▸ **Trecho fornecido**:
--------

Representam, ademais, uma beleza e uma estética de gênero euro-ocidental que
correspondia, na época em que foram criadas, à noção popular masculina da
aparência feminina ideal.
Como ferramenta de medida preconcebida pela indústria para todas as pessoas,
independentemente da cor de pele na vida real, a popularidade do padrão branco -
claro levantou diferentes questões para os fotógrafos. Se as Shirleys seriam a
norma usada para calibrar todas as cores de pele, como os técnicos deveriam lidar
com imagens de pessoas cuja pele tendesse para o amarelo, o avermelhado ou o
castanho, para o marrom e o preto?

A mensagem de que a Shirley era a norma, e de que o “normal” era a pele branca,
atingiu o ápice de popularidade antes de o movimento pelos direitos civis nos
Estados Unidos ganhar força. Nos anos 1960, os técnicos dos laboratórios da
Kodak e os fotógrafos das comunidades afro-americanas, assim como
consumidores e espectadores dotados de olho crítico e percepção estética,
começaram a perceber intuitivamente a química da brancura embutida nos
produtos. Mas, como tantos acalentavam a crença ingênua de que o filme tinha
sido feito para produzir uma foto do real, uma imagem perfeita do retratado, a
maioria nem sequer considerava a possibilidade de que a química das emulsões
fotográficas pudesse ter sido influenciada por critérios culturais. A crença de que
a tecnologia é neutra era tão predominante que poucos questionariam a indústria
visual, a não ser que uma prova convincente viesse a justificar esse ceticismo.

--------

▸ **Atividades**:
A. Altere no trecho fornecido tudo o que vai de "Representam, ademais, uma" até "marrom e o preto?", substituindo "técnicos" por "especialistas".
B. Transforme em lista o parágrafo do trecho fornecido que começa com "A mensagem de que a Shirley era a norma", mantendo seus fatos principais.
O material a seguir não é necessário para as atividades.

▸ **Informações exibidas**:
--------

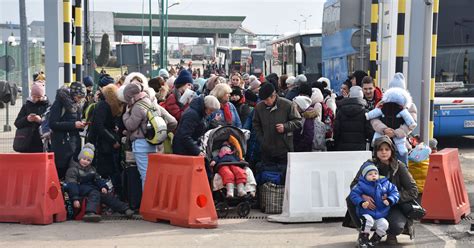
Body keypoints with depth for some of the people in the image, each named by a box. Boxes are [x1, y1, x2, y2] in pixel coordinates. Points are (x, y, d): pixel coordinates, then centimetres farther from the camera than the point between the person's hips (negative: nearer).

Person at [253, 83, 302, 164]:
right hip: (266, 150, 3)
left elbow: (298, 122, -1)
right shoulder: (259, 106, 2)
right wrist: (261, 139, 6)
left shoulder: (287, 105, -8)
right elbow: (256, 124, 16)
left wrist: (285, 126, -17)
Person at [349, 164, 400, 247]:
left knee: (384, 224, -24)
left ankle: (374, 240, 2)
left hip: (381, 216, 3)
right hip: (367, 213, -3)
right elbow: (354, 194, -9)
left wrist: (389, 200, -15)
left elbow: (394, 192, 4)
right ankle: (363, 239, -12)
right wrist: (361, 203, -24)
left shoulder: (385, 184, 0)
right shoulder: (361, 185, -8)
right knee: (368, 220, -34)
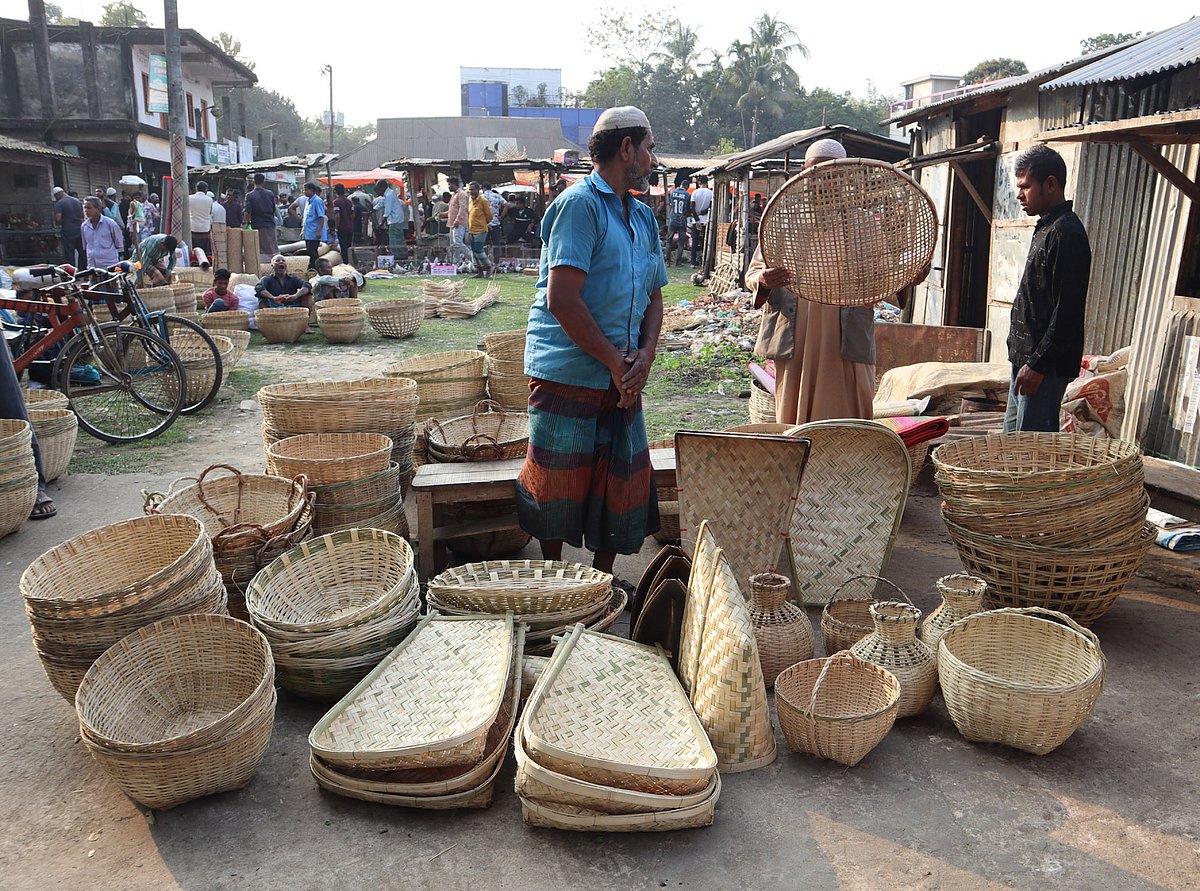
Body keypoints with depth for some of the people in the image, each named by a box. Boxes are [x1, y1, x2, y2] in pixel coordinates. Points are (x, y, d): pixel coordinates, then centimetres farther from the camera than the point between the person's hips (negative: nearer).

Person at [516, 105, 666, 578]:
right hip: (569, 373, -7)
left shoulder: (643, 217, 16)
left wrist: (644, 354, 0)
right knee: (559, 483, 4)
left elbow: (653, 298, 20)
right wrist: (616, 363, -14)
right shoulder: (579, 204, -10)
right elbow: (562, 299, -19)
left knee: (623, 480, 10)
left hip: (622, 376, 7)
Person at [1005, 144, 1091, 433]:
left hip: (1047, 365, -10)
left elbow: (1067, 311, -21)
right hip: (1026, 358, 10)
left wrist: (1038, 364, -22)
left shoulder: (1066, 233, -14)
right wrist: (1024, 360, 20)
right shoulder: (1047, 228, 18)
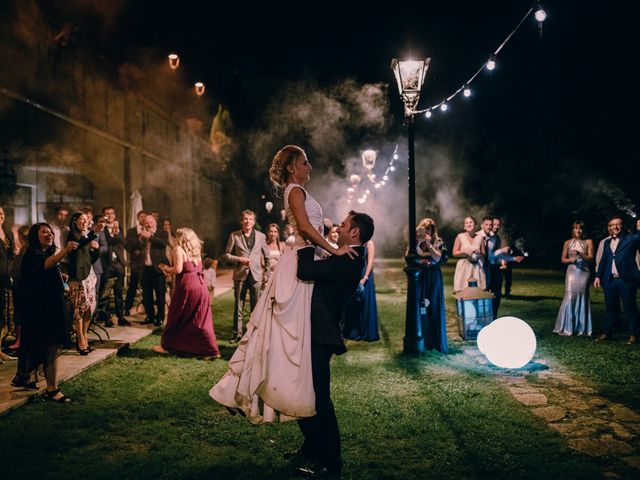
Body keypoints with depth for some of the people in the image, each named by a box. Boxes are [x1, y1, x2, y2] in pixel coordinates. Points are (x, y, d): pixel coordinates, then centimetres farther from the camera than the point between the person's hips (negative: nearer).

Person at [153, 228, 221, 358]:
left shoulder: (178, 249, -4)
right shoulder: (196, 250, 17)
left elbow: (178, 269, -15)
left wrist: (166, 268, 5)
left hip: (186, 285, -6)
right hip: (200, 285, 6)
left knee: (176, 318, 9)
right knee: (200, 320, 8)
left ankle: (167, 346, 23)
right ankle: (211, 350, 4)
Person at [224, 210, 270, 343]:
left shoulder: (261, 236, 8)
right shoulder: (234, 236, 4)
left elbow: (267, 256, 14)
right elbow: (227, 254, 6)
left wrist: (267, 273, 9)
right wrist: (239, 259, -10)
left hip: (256, 275, 1)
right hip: (240, 274, -1)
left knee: (256, 306, 3)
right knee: (238, 306, 4)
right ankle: (237, 333, 12)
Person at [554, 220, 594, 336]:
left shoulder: (588, 242, 4)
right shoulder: (568, 243, 7)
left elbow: (591, 258, -2)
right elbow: (563, 259, 8)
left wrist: (580, 254, -18)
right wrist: (570, 259, -12)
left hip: (584, 272, 0)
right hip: (572, 272, 0)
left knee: (582, 298, 2)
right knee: (570, 298, -5)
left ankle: (582, 328, 10)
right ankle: (567, 327, 1)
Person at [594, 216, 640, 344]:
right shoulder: (607, 242, 18)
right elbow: (603, 261, 18)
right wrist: (598, 276, 12)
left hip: (626, 279, -4)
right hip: (609, 280, 5)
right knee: (611, 308, 11)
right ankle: (608, 332, 18)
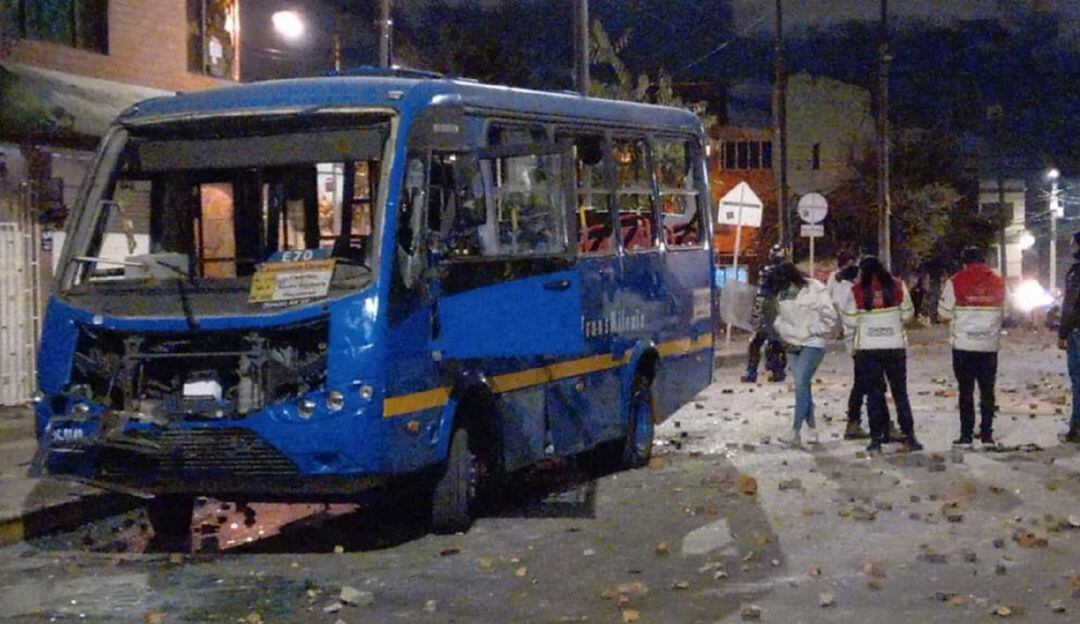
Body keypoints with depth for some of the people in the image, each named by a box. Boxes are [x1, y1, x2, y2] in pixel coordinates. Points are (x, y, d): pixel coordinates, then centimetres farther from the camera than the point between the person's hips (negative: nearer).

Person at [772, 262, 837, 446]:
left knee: (801, 384, -15)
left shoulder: (816, 291, -11)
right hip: (792, 346, 6)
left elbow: (829, 318, -9)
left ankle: (796, 433, -16)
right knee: (803, 386, 8)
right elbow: (780, 318, 19)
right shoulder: (783, 294, 6)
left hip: (812, 345, -6)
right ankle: (812, 429, 18)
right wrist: (785, 335, 2)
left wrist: (808, 332, -10)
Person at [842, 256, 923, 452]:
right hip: (895, 346, 1)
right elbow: (907, 314, 3)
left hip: (867, 348, -1)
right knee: (900, 392, 10)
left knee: (873, 394, 7)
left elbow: (849, 320, -4)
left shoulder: (857, 291, -5)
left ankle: (876, 439, 5)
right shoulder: (897, 286, -1)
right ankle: (909, 436, 9)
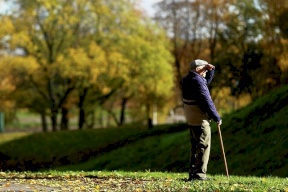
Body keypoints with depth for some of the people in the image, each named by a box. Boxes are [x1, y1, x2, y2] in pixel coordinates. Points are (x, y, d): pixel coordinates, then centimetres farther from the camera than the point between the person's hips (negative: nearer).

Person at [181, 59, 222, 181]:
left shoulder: (188, 80, 12)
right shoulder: (197, 82, -18)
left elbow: (207, 81, 29)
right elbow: (207, 102, -20)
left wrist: (210, 70, 12)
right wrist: (217, 118, -14)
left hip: (191, 119, 10)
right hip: (200, 119, -10)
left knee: (195, 146, 15)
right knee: (203, 146, -5)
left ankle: (193, 173, 18)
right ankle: (199, 173, -8)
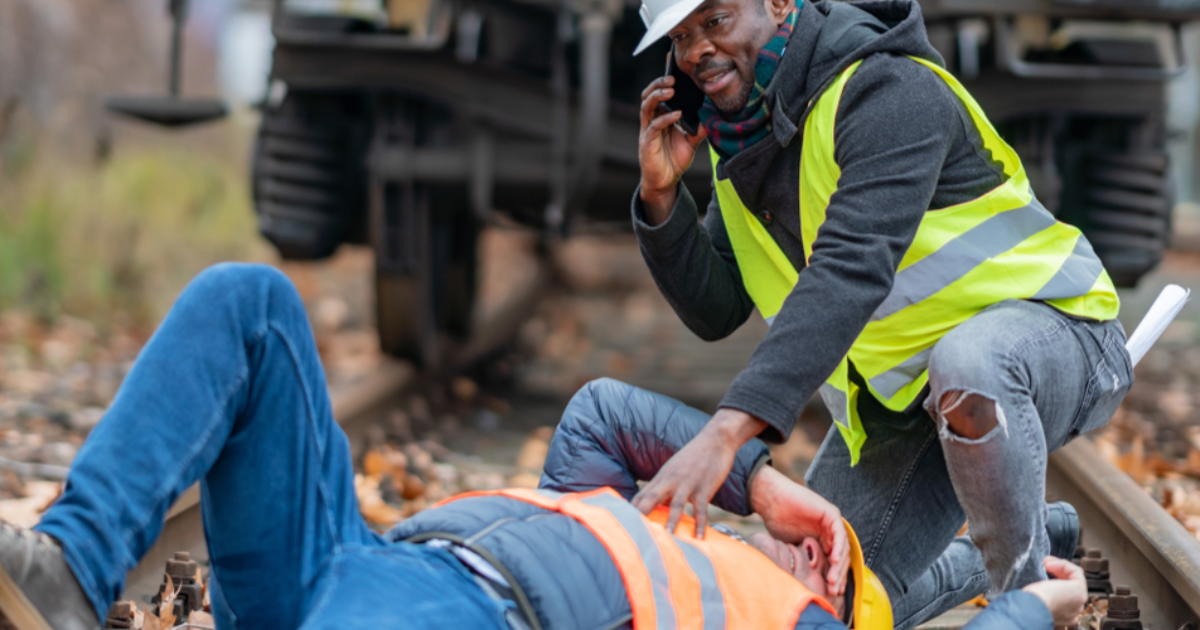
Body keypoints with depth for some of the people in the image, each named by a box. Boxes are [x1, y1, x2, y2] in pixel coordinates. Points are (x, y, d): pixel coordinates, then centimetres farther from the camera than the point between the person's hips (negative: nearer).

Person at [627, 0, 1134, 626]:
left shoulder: (889, 92, -26)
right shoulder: (741, 140, 2)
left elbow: (852, 271, -40)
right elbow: (714, 312, 2)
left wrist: (727, 430, -50)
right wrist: (661, 194, -17)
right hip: (897, 398, 8)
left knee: (966, 366, -43)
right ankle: (1033, 541, 25)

--------

▸ **Respostas dadas**:
A.
Representam, ademais, uma beleza e uma estética de gênero euro-ocidental que
correspondia, na época em que foram criadas, à noção popular masculina da
aparência feminina ideal.
Como ferramenta de medida preconcebida pela indústria para todas as pessoas,
independentemente da cor de pele na vida real, a popularidade do padrão branco -
claro levantou diferentes questões para os fotógrafos. Se as Shirleys seriam a
norma usada para calibrar todas as cores de pele, como os especialistas deveriam lidar
com imagens de pessoas cuja pele tendesse para o amarelo, o avermelhado ou o
castanho, para o marrom e o preto?

B.
- A ideia de que a Shirley era a norma e de que a pele branca era o "normal" atingiu o auge antes de o movimento pelos direitos civis nos Estados Unidos ganhar força.
- Nos anos 1960, técnicos dos laboratórios da Kodak, fotógrafos das comunidades afro-americanas e consumidores e espectadores de olhar crítico começaram a perceber intuitivamente a química da brancura embutida nos produtos.
- Muitos acreditavam que o filme produzia uma imagem fiel do real. Por isso, a maioria nem considerava que a química das emulsões fotográficas pudesse ter sido influenciada por critérios culturais.
- A crença na neutralidade da tecnologia era tão predominante que poucos questionariam a indústria visual sem uma prova convincente.